Dugaan pungli ini muncul setelah beredarnya surat yang menggunakan kop resmi pemerintah, ditujukan kepada wali murid, yang meminta sumbangan dalam bentuk kewajiban. Padahal menurut Permendikbud No. 75 Tahun 2016, sumbangan pendidikan harus bersifat sukarela dan tidak mengikat.
-
Putri Yulia Mandasari, S.Pd: Wali Kelas VI-2, diduga sebagai pelaku pungutan.
-
Wali murid: Pihak yang menjadi korban atas permintaan sumbangan wajib tersebut.
-
Dinas Pendidikan Padang Pariaman: Didesak untuk segera melakukan klarifikasi dan investigasi.
-
Pakar hukum dan tokoh masyarakat: Mengkritisi penggunaan simbol negara untuk kepentingan yang belum tentu sah secara hukum.
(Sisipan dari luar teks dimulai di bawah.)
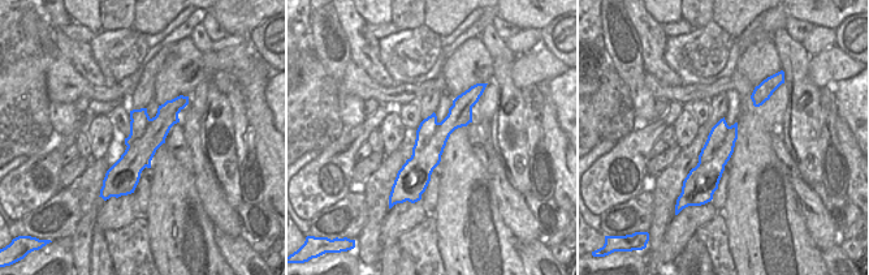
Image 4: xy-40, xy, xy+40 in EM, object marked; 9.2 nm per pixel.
{"act": "cut", "pic": 3, "on": [331, 190], "width_nm": 300, "part_leaving": {"pic": 3, "px": [[388, 155], [428, 138], [456, 111]]}, "found": "two cells meet here"}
Belum ada waktu pasti kapan surat itu diedarkan, namun kasus ini mencuat ke publik dan ramai diperbincangkan dalam beberapa hari terakhir di lingkungan masyarakat VII Koto Sungai Sariak.
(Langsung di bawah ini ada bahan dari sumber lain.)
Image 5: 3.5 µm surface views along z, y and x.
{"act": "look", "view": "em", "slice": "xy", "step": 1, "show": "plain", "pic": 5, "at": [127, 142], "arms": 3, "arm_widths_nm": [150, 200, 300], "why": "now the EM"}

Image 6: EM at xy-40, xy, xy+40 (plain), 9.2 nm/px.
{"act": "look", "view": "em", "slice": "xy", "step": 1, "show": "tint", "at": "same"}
Peristiwa ini terjadi di SD Negeri 08 VII Koto Sungai Sariak, salah satu sekolah dasar di Kabupaten Padang Pariaman, Sumatera Barat.
Masalah utama terletak pada penggunaan kop surat resmi pemerintah dalam surat permintaan sumbangan. Hal ini menimbulkan kesan bahwa permintaan tersebut bersifat resmi dan wajib, bukan sukarela. Banyak orang tua murid merasa terbebani, terlebih bagi yang mengalami kesulitan ekonomi. Ada pula kekhawatiran bahwa anak mereka akan mendapat perlakuan berbeda jika tidak ikut menyumbang.
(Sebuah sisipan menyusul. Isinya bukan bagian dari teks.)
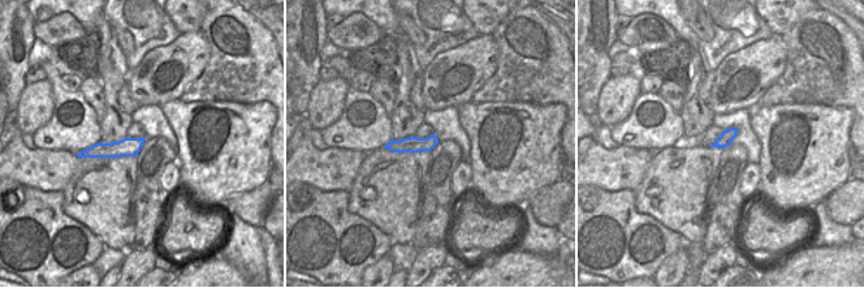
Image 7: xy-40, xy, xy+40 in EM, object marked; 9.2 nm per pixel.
{"act": "cut", "pic": 5, "on": [398, 157], "part_leaving": {"pic": 5, "px": [[413, 138], [405, 174], [384, 194]]}, "found": "two cells meet here"}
Hingga saat ini, pihak SD Negeri 08 VII Koto Sungai Sariak dan Dinas Pendidikan Kabupaten Padang Pariaman belum memberikan klarifikasi resmi. Tokoh masyarakat dan pakar hukum mendesak agar segera dilakukan penyelidikan menyeluruh. Seorang advokat menyatakan, “Jika benar pungutan dilakukan dengan memanfaatkan simbol pemerintah, maka ini bisa masuk kategori pelanggaran hukum dan patut ditindak.”
Media akan terus menelusuri perkembangan kasus ini dan berupaya menghubungi pihak-pihak terkait untuk memastikan kejelasan serta kebenaran dugaan pungli yang telah mencederai semangat pendidikan yang bebas dari tekanan dan paksaan.